ELECTRONIC MEDICAL RECORDS: “In addition to connecting our libraries and schools to the Internet, we must also ensure that our hospitals are connected to each other through the Internet. That is why the economic recovery plan I’m proposing will help modernize our health care system – and that won’t just save jobs, it will save lives. We will make sure that every doctor’s office and hospital in this country is using cutting edge technology and electronic medical records so that we can cut red tape, prevent medical mistakes, and help save billions of dollars each year.”

An argument for similar government spending – directed mainly at green alternatives – has been made by the Political Economy Research Institute at the University of Massachusetts and the Center for American Progress, a Washington research organization founded by John D. Podesta, who is a co-chairman of Mr. Obama’s transition team.

But as Nicole Gelinas, a Chartered Financial Analyst, notes in the Wall Street Journal, “It’s important that the elected officials view public works investment not as a short-term stimulus for stimulus’ stake, or a vehicle for politically driven job creation. The goal should be to create the best and broadest necessary and permanent infrastructure for the most responsible minimal price needed to build it. Being careful here is necessary because this is borrowed, finite money; it could become prohibitively expensive for the feds to borrow as debt levels skyrocket. Spending is not investing.”

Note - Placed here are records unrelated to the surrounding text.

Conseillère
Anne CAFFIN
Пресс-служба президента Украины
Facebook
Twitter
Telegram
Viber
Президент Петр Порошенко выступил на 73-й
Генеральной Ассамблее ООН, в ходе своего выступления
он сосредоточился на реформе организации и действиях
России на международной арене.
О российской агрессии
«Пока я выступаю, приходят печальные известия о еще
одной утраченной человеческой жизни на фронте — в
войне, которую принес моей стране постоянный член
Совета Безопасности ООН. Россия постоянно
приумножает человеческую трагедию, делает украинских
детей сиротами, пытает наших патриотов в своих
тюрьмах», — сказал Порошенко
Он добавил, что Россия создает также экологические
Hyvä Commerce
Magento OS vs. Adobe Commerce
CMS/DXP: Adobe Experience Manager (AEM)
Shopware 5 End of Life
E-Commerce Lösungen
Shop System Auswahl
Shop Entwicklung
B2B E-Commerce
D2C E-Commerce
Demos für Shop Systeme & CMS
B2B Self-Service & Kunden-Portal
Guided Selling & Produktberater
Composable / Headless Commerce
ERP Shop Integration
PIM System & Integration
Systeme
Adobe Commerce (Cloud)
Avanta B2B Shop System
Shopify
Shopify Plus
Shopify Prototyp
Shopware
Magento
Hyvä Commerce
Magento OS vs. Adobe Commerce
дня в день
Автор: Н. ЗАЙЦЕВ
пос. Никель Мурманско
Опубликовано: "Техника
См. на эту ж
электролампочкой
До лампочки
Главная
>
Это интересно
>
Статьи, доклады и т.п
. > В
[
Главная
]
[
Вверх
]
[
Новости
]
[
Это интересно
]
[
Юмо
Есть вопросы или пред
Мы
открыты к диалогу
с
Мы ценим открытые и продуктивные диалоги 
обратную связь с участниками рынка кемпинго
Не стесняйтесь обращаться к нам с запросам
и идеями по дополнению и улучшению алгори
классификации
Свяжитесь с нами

Following calls from U.S. mayors and governors across the country to invest in infrastructure projects, the American Association of State Highway and Transportation Officials said there are more than 5,000 highway projects ready to go if Congress will devote $64.3 billion in funding.

The group said 1.8 million Americans could be put back to work as a result of the public investment.

Current President George W. Bush and other Republicans have resisted such a large investment in infrastructure in part due to the ever-increasing federal budget deficit, which could easily hit $1 trillion this year. Borrowing hundreds of billions of dollars today to try to fix the economy, they argue, will leave a huge bill for the next generation. The President-elect and democratic leaders in Congress have yet to address this concern.